マタハラ・逆マタハラとは?裁判事例や会社が行うべき対策をまとめました

社内ポータル・SNS「TUNAG(ツナグ)」が3分で分かるサービス資料はこちら

マタハラとは

職場で妊娠、出産、育児を理由に嫌がらせを受けたり、解雇など不当な扱いをされること

マタハラ(マタニティハラスメント)とは、職場で妊娠、出産、育児を理由に嫌がらせを受けたり、解雇など不当な扱いをされることをいいます。 男女雇用機会均等法においては、妊娠や出産、育児休業を取ったために降格や解雇などを行うのは違反になるとしています。

マタハラの現状

厚生労働省の「平成28年度 都道府県労働局雇用環境・均等部(室)での 法施行状況」の「男女雇用機会均等法、育児・介護休業法、パートタイム労働法に関する 相談、是正指導、紛争解決の援助の状況を取りまとめ」によると、マタハラの現状は次のようになっています。 男女雇用機会均等法、パートタイム労働法、育児・介護休業法について、雇用環境・均等部(室)に平成 28 年度に寄せられた相談は合計131,221件で、このうち男女雇用機会均等法については21,050件、育児・介護休業法については107,564件、パートタイム労働法については2,607件でした。 このように、マタハラなどに関する男女雇用機会均等法、育児・介護休業法についての相談件数が非常に多いことが分かります。 参考:https://www.mhlw.go.jp/stf/seisakunitsuite/bunya/koyou_roudou/koyoukintou/danjokintou/index.html
社内ポータル・SNS「TUNAG(ツナグ)」の3分でわかるサービス資料はこちら

マタハラについての法律

男女雇用機会均等法と育児・介護休業法においては、働く女性の妊娠・出産・育児休業を理由にした不当な解雇などを禁じています。 平成29年1月1日より施行された改正内容としては、不当な解雇などの禁止にプラスして、「ハラスメント」として同僚や上長による職場環境を損なうような行いを新しく設け、会社に対してハラスメントを防ぐための措置を新しく義務化しています。

男女雇用機会均等法

働く女性が妊娠・出産をした場合に、同僚・上長からの言動によって、職場環境が損なわれないように措置する必要があることが新しく義務化されています。

育児・介護休業法

働く女性が育児休業・介護休業を取った場合に、同僚・上長からの言動によって、職場環境が損なわれないよう措置する必要があることが新しく義務化されています。

マタハラに関する裁判事例

妊娠したために降格された(最判平成26年10月23日)

課題の詳細: マタハラについての上の文章を、最後の一文の後から書き継ぎなさい。

記録:
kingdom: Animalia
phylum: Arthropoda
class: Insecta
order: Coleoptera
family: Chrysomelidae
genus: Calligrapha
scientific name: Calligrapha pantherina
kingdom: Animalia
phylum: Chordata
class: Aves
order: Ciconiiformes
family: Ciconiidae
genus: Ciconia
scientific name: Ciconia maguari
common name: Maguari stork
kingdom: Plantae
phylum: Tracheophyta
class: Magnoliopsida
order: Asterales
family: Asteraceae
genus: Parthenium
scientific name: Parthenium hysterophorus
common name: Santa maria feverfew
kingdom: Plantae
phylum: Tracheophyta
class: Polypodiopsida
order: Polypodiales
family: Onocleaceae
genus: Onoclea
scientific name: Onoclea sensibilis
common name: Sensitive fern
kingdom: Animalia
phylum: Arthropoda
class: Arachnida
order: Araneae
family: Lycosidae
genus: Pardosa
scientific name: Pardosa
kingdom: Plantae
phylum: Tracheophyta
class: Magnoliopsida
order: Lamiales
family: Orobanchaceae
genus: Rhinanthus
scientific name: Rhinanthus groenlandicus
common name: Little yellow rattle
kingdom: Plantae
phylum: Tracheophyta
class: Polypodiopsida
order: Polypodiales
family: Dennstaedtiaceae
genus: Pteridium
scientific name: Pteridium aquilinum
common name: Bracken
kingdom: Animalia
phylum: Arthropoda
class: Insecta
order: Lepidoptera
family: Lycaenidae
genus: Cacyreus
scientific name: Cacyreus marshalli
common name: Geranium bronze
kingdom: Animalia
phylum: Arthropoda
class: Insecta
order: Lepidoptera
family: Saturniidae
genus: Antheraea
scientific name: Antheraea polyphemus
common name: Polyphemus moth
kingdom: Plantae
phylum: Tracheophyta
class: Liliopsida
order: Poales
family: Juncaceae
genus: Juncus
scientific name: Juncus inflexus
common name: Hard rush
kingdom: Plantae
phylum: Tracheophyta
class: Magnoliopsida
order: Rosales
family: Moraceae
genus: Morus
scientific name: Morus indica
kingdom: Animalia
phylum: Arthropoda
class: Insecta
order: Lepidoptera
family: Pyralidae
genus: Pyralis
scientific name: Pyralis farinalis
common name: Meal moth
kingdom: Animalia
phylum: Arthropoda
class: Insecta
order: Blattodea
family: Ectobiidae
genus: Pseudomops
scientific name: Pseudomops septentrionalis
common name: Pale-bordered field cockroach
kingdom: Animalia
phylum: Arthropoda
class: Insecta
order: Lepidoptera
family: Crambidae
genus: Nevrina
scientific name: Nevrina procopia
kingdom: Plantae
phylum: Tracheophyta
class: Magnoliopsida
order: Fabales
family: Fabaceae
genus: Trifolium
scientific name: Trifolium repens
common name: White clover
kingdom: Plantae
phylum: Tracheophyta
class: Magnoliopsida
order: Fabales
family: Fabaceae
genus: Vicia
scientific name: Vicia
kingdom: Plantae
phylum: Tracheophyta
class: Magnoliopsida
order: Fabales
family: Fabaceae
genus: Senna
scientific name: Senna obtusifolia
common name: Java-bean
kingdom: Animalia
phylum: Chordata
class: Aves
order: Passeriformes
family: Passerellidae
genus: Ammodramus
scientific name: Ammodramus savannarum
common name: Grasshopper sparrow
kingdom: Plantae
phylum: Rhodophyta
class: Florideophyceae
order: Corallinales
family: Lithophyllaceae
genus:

正しい答え:
女性は広島のクリニックのリハビリテーション科に勤務していましたが、妊娠したため軽い仕事に替えて欲しいと言った結果、副主任から降格された上に復職してからも元の副主任に戻れなかったという事例です。 最高裁としては、原則として「妊娠している際に軽い仕事に替わるために降格させる」のは無効・違法ですが、「降格を自由な考えに基づいて了解したと認められる合理的な理由」があったり、降格に対して「不利あるいは有利な影響」「仕事上の必要性」の程度、内容に照合して法律の趣旨に違反しない「特段の事情」があったりすると有効としています。 参考:https://www.corporate-legal.jp/%E6%B3%95%E5%8B%99%E3%83%8B%E3%83%A5%E3%83%BC%E3%82%B9/%E6%B3%95%E5%8B%99%E3%82%B3%E3%83%A9%E3%83%A0/11578

産休、育休を取ったために解雇された(東京地判平成15年10月31日)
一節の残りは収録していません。